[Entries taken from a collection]
================
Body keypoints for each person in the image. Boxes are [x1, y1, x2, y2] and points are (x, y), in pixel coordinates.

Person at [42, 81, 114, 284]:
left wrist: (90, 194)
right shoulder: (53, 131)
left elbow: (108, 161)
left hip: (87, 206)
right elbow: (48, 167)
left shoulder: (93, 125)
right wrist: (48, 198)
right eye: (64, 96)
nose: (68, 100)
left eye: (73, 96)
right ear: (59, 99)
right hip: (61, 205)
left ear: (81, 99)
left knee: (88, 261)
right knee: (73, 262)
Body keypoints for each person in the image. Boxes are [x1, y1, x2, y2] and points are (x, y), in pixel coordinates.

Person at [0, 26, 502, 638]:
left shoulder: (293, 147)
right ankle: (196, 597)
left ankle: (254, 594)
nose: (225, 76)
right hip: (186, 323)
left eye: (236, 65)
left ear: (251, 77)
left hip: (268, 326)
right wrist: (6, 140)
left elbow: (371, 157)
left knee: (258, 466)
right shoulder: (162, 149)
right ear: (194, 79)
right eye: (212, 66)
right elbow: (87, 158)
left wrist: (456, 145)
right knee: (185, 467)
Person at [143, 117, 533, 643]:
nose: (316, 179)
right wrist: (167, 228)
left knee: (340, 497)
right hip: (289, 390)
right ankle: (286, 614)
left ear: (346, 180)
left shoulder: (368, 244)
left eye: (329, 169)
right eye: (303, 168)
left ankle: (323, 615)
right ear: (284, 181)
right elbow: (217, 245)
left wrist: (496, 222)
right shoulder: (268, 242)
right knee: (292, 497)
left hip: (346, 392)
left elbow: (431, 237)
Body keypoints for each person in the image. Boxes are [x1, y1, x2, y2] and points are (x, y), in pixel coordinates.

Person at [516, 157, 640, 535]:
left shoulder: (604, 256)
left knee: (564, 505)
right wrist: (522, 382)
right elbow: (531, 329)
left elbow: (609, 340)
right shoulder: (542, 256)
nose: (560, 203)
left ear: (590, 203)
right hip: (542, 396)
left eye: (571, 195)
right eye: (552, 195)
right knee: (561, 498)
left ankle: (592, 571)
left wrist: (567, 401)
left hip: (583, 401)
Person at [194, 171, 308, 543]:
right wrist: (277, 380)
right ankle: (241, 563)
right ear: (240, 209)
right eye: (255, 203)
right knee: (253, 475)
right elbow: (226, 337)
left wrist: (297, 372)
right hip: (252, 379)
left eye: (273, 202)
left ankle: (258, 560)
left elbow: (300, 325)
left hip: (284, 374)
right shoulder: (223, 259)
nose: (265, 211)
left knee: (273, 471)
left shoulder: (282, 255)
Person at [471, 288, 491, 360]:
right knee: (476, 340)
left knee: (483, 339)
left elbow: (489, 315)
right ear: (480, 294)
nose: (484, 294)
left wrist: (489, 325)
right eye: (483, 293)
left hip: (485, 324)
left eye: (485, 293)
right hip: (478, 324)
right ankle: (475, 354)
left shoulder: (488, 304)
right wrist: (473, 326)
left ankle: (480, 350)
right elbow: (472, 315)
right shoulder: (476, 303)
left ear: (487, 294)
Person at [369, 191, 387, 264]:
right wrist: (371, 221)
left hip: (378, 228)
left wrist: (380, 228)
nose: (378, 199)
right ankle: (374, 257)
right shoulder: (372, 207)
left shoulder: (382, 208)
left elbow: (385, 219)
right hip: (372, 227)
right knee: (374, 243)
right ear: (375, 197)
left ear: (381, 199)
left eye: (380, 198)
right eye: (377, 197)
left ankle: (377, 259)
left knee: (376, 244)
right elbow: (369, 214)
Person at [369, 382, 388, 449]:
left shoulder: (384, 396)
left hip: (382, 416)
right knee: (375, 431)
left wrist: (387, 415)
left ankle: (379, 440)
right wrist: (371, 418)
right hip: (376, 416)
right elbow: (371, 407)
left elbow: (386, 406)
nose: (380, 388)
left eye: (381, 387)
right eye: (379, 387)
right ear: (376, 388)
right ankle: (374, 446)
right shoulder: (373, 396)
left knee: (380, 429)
================
» What to do
Each entry above is to be transcribed without alteration.

» Answer box
Body keypoints for each person in the image. Boxes are [x1, y1, x2, y2] and points are (x, y), in pixel coordinates.

Person at [42, 81, 114, 284]:
left wrist: (90, 194)
right shoulder: (53, 131)
left elbow: (108, 161)
left hip: (87, 206)
right elbow: (48, 167)
left shoulder: (93, 125)
right wrist: (48, 198)
right eye: (64, 96)
nose: (68, 100)
left eye: (73, 96)
right ear: (59, 99)
right hip: (61, 205)
left ear: (81, 99)
left knee: (88, 261)
right knee: (73, 262)
Body keypoints for each person in the image. Boxes are [x1, y1, x2, y2] and points are (x, y), in pixel coordinates.

Person at [0, 26, 502, 638]:
left shoulder: (293, 147)
right ankle: (196, 597)
left ankle: (254, 594)
nose: (225, 76)
right hip: (186, 323)
left eye: (236, 65)
left ear: (251, 77)
left hip: (268, 326)
right wrist: (6, 140)
left elbow: (371, 157)
left knee: (258, 466)
right shoulder: (162, 149)
right ear: (194, 79)
right eye: (212, 66)
right elbow: (87, 158)
left wrist: (456, 145)
right knee: (185, 467)
Person at [143, 117, 533, 643]:
nose: (316, 179)
right wrist: (167, 228)
left knee: (340, 497)
right hip: (289, 390)
right ankle: (286, 614)
left ear: (346, 180)
left shoulder: (368, 244)
left eye: (329, 169)
right eye: (303, 168)
left ankle: (323, 615)
right ear: (284, 181)
right elbow: (217, 245)
left wrist: (496, 222)
right shoulder: (268, 242)
right knee: (292, 497)
left hip: (346, 392)
left elbow: (431, 237)
Body keypoints for each person in the image. Boxes are [x1, y1, x2, y2] and points are (x, y), in pixel coordinates.

Person at [516, 157, 640, 535]:
left shoulder: (604, 256)
left knee: (564, 505)
right wrist: (522, 382)
right elbow: (531, 329)
left elbow: (609, 340)
right shoulder: (542, 256)
nose: (560, 203)
left ear: (590, 203)
right hip: (542, 396)
left eye: (571, 195)
right eye: (552, 195)
right knee: (561, 498)
left ankle: (592, 571)
left wrist: (567, 401)
left hip: (583, 401)
Person at [194, 171, 308, 543]:
right wrist: (277, 380)
right ankle: (241, 563)
right ear: (240, 209)
right eye: (255, 203)
right knee: (253, 475)
right elbow: (226, 337)
left wrist: (297, 372)
right hip: (252, 379)
left eye: (273, 202)
left ankle: (258, 560)
left elbow: (300, 325)
left hip: (284, 374)
right shoulder: (223, 259)
nose: (265, 211)
left knee: (273, 471)
left shoulder: (282, 255)
Person at [471, 288, 491, 360]:
right knee: (476, 340)
left knee: (483, 339)
left elbow: (489, 315)
right ear: (480, 294)
nose: (484, 294)
left wrist: (489, 325)
right eye: (483, 293)
left hip: (485, 324)
left eye: (485, 293)
right hip: (478, 324)
right ankle: (475, 354)
left shoulder: (488, 304)
right wrist: (473, 326)
left ankle: (480, 350)
right elbow: (472, 315)
right shoulder: (476, 303)
left ear: (487, 294)
Person at [369, 191, 387, 264]:
right wrist: (371, 221)
left hip: (378, 228)
left wrist: (380, 228)
nose: (378, 199)
right ankle: (374, 257)
right shoulder: (372, 207)
left shoulder: (382, 208)
left elbow: (385, 219)
right hip: (372, 227)
right knee: (374, 243)
right ear: (375, 197)
left ear: (381, 199)
left eye: (380, 198)
right eye: (377, 197)
left ankle: (377, 259)
left knee: (376, 244)
right elbow: (369, 214)
Person at [369, 382, 388, 449]:
left shoulder: (384, 396)
left hip: (382, 416)
right knee: (375, 431)
left wrist: (387, 415)
left ankle: (379, 440)
right wrist: (371, 418)
right hip: (376, 416)
right elbow: (371, 407)
left elbow: (386, 406)
nose: (380, 388)
left eye: (381, 387)
right eye: (379, 387)
right ear: (376, 388)
right ankle: (374, 446)
right shoulder: (373, 396)
left knee: (380, 429)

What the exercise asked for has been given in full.